Cuéntalo de nuevo

Acaba de editar su tercer volumen de cuentos, "Aerosmith es una mierda y otros cuentos sin música". Y sostiene que la ficción marca diferencia porque "los que trabajan en TV escriben de autoayuda".

Un dictador, Videla, haciendo footing con el bastón presidencial en el culo. Un periodista estrella, Garmendia, confinado a Mar de los Nardos –entre Pinamar y Mar del Plata- para, cual Favio Zerpa, investigar de cerca una cucha embrujada. Un camarín convertido en un polvorín de acusaciones rockeras de donde salen incendiados Aerosmith, Phill Collins, David Gilmour y otros. Un spa del sur donde la terapia consiste en acumular stress para luego descargarlo a base de trompadas sobre los empleados del lugar. Un polista en riesgo por obra de un grupo de mujeres que hicieron carne aquello del calentamiento global.

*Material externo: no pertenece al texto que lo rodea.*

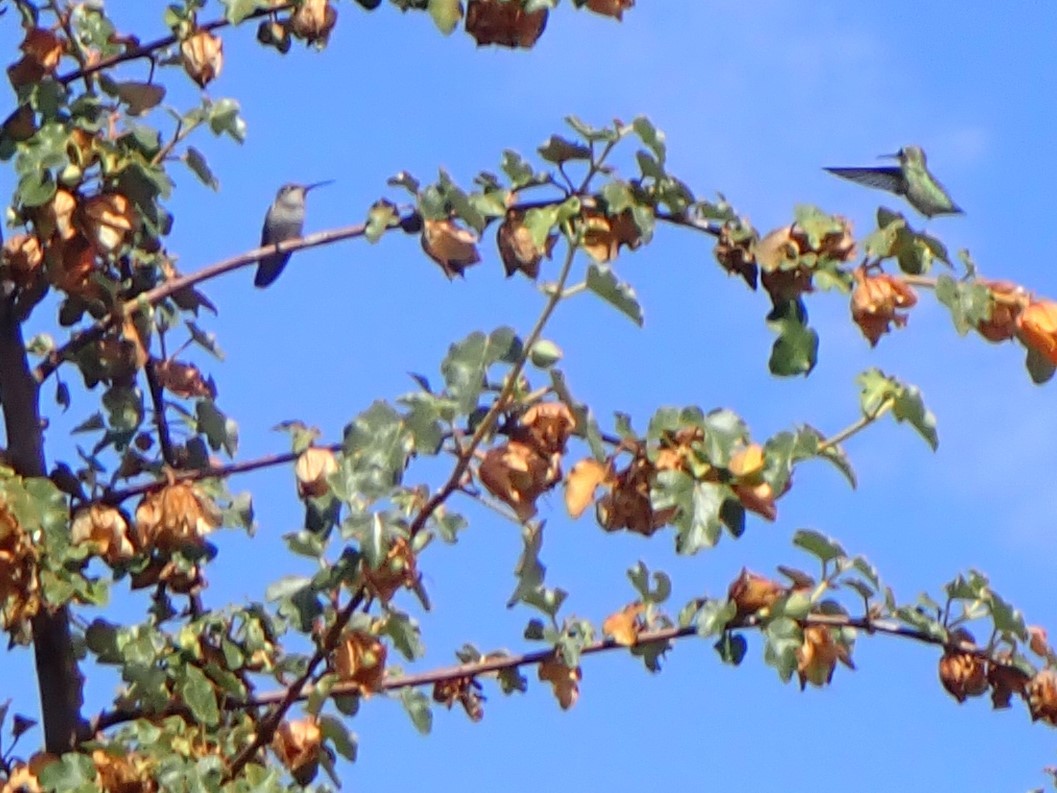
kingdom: Animalia
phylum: Chordata
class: Aves
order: Apodiformes
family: Trochilidae
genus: Calypte
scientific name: Calypte anna
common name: Anna's hummingbird
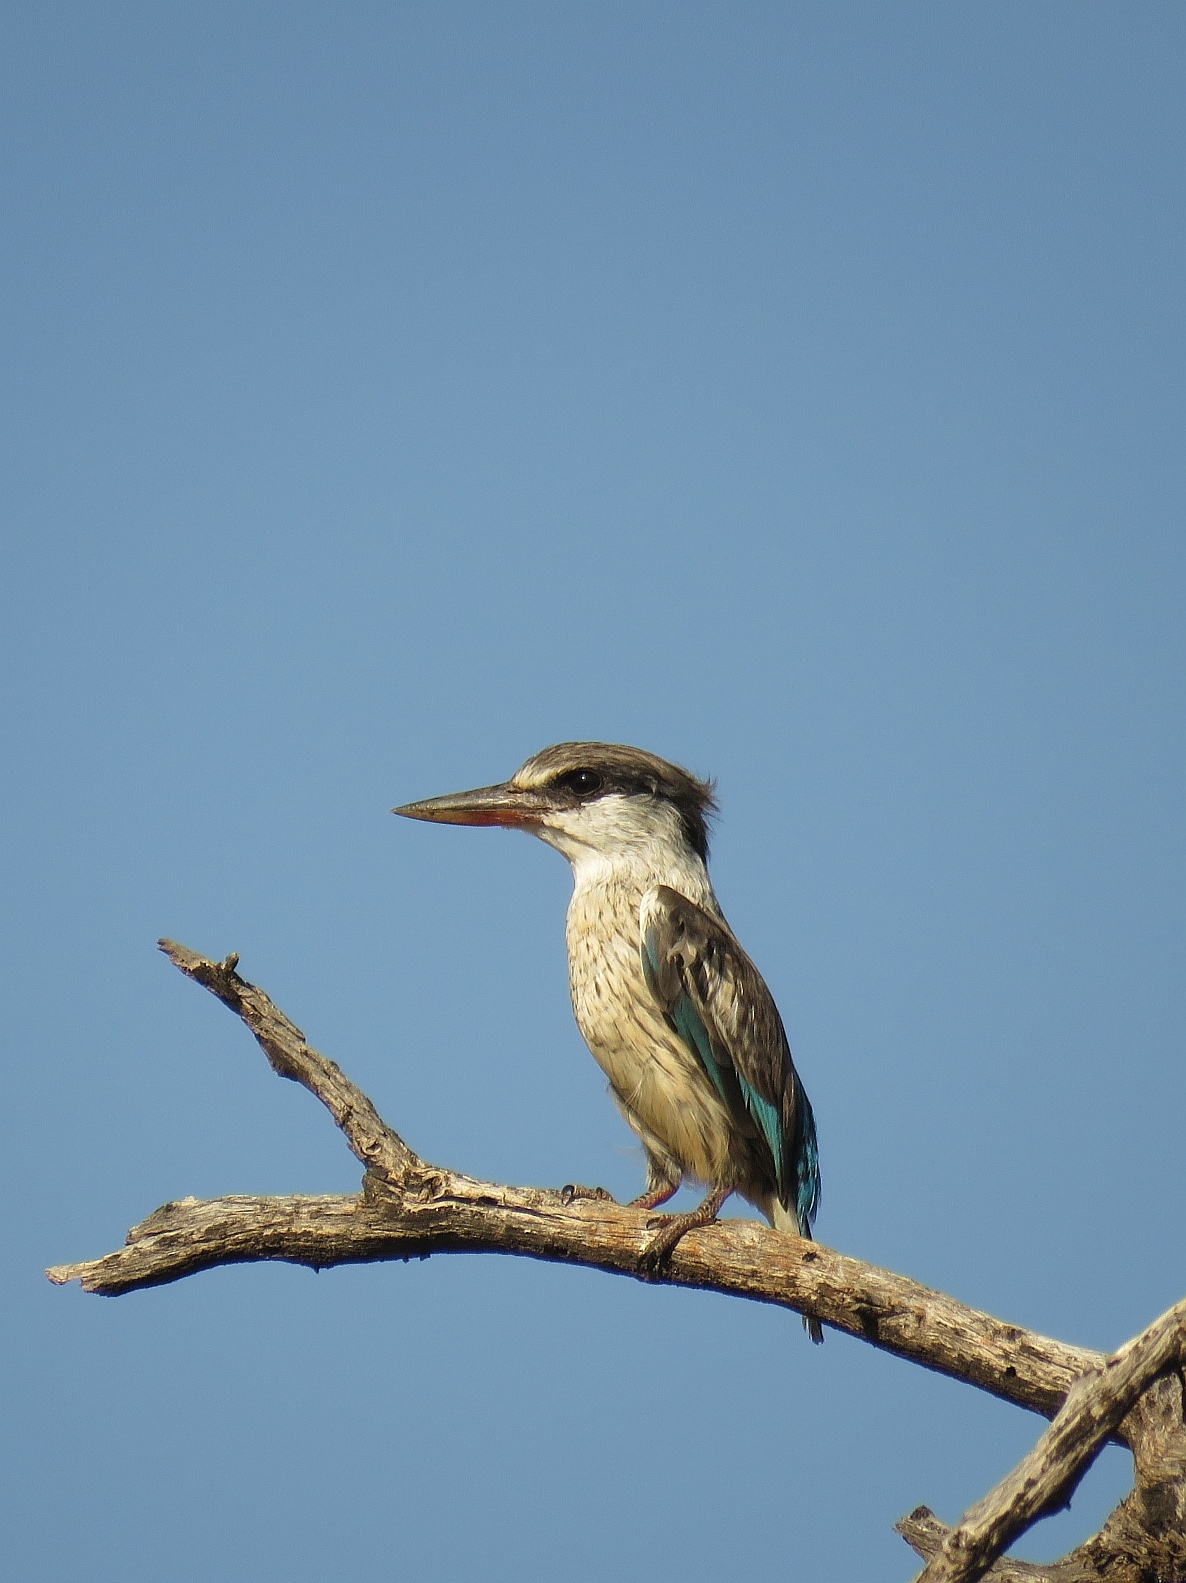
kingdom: Animalia
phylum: Chordata
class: Aves
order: Coraciiformes
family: Alcedinidae
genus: Halcyon
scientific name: Halcyon chelicuti
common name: Striped kingfisher
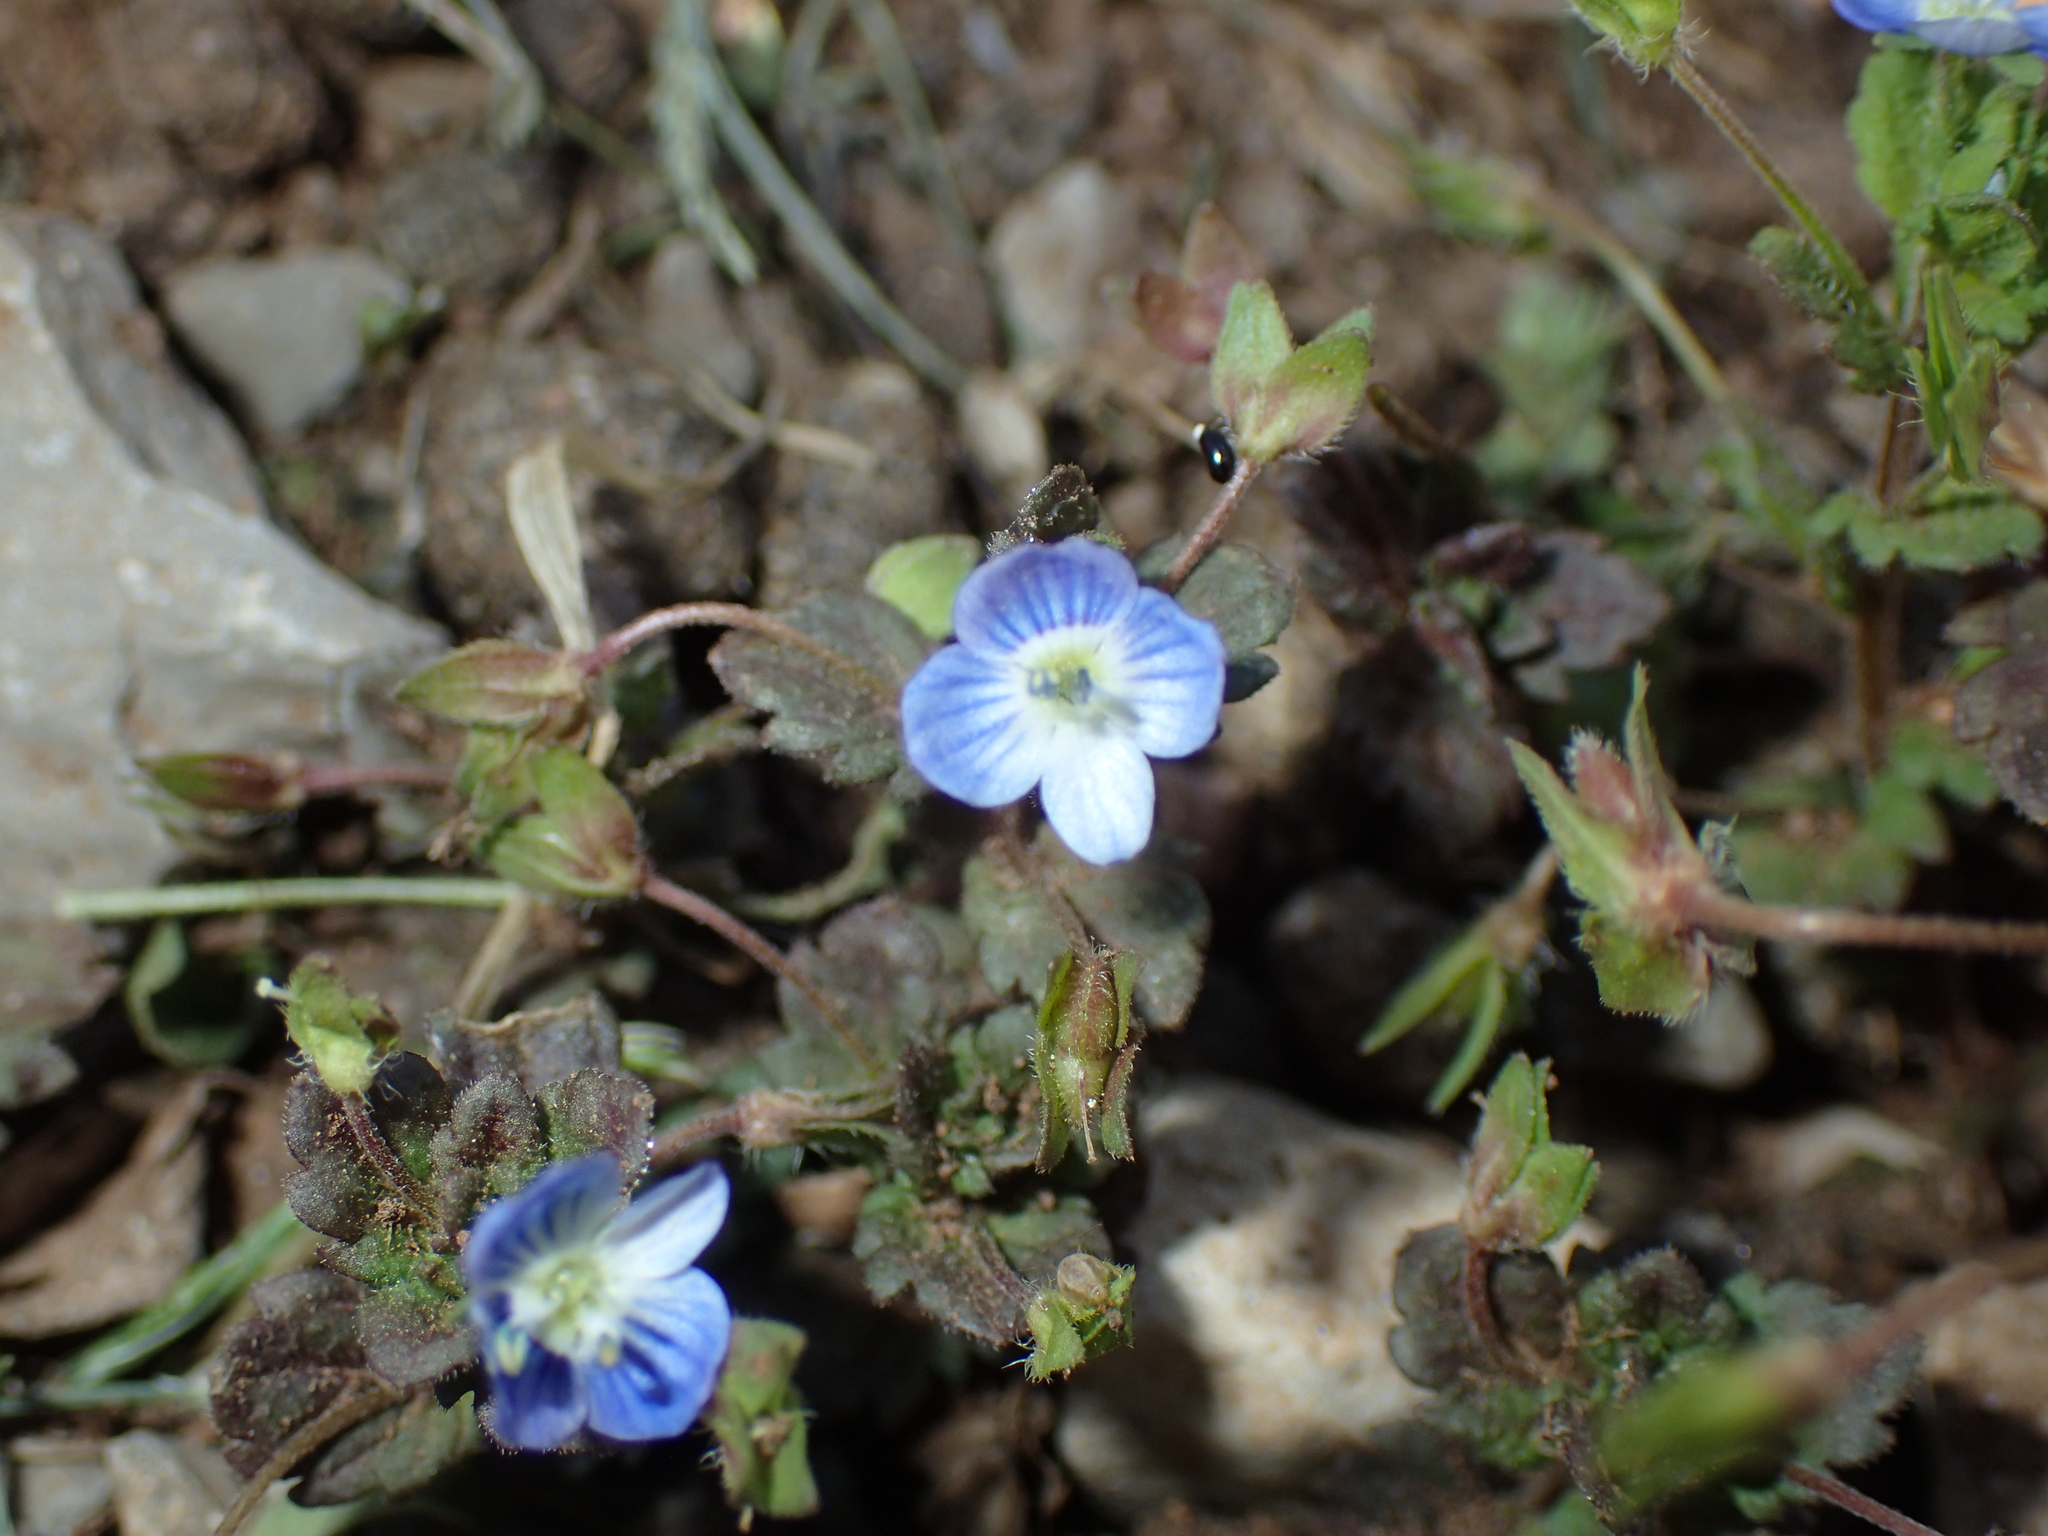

Si bien esta serie de personajes y situaciones podrían ser parte de la vuelta de "Todo x 2 pesos", lo cierto es que pertenecen a "Aerosmith es una mierda y otros cuentos sin música", el nuevo engendro literario de Eduardo de la Puente. Ocurre que la octava creación -la tercera en formato cuentos- del hombre de CQC y Cuál es? refuerza, y de muy buena forma, la fórmula del humor y el absurdo que arrancó en "Por qué tardé tanto en casarme" y el "Día más feliz de mi vida", sus dos libros de ficción anteriores.

Son cuatro historias, "La cucha de la colina embrujada", "La verdadera historia detrás del artículo publicado en la revista Health & Spa, Año 3, Nº 29", "Aerosmith es una mierda" y "Una historia durísima", que nada tienen en común, más que son un salvoconducto seguro hacia la risa. Eso, que no es poco, conservando un hilo narrativo directo y sin peajes que demoren la lectura o la conviertan en un tedio. Todo eso, además, sin necesidad de terminar en un recital de chistes y gags uno tras otro.

"Cada punto, y cada coma, las escribí divirtiéndome", asegura el incondicional de Mario Pergolini. Al rato confiesa que "Mario no entendía nada cuando el otro día, durante un corte en Cuál es?, me puse a ojear el libro y me reía. ¿Te estás riendo de lo que escribiste? No lo puedo creer, me decía". Explica que eso le ocurre porque "cuando escribo no sé para dónde van a ir los cuentos. Es un laburo de amor, diversión e imaginación. Entonces no me detengo a ver lo que puse y al verlo me río mucho".

Sonríe De la Puente cuando recuerda a Don Gregorio -uno de los personajes del primer cuento-, el dueño del hotel "Las Maruchas" que se mostraba aturdido porque, por primera vez en casi 20 años, recibía a dos turistas el mismo día. Sonríe como cuando juega, y se pelea, con su hijo a la Play, según dice. De la Puente habla de Martín (8) y, otra vez, vuelve a sonreír. "No espero que haga una fiesta cada vez que saco un disco, edito un libro o vuelvo de hacer Caiga, porque el tipo creció con eso. Pero ahora le está dando otro valor y hasta cierto orgullo... Y está bueno", explica. Y se va.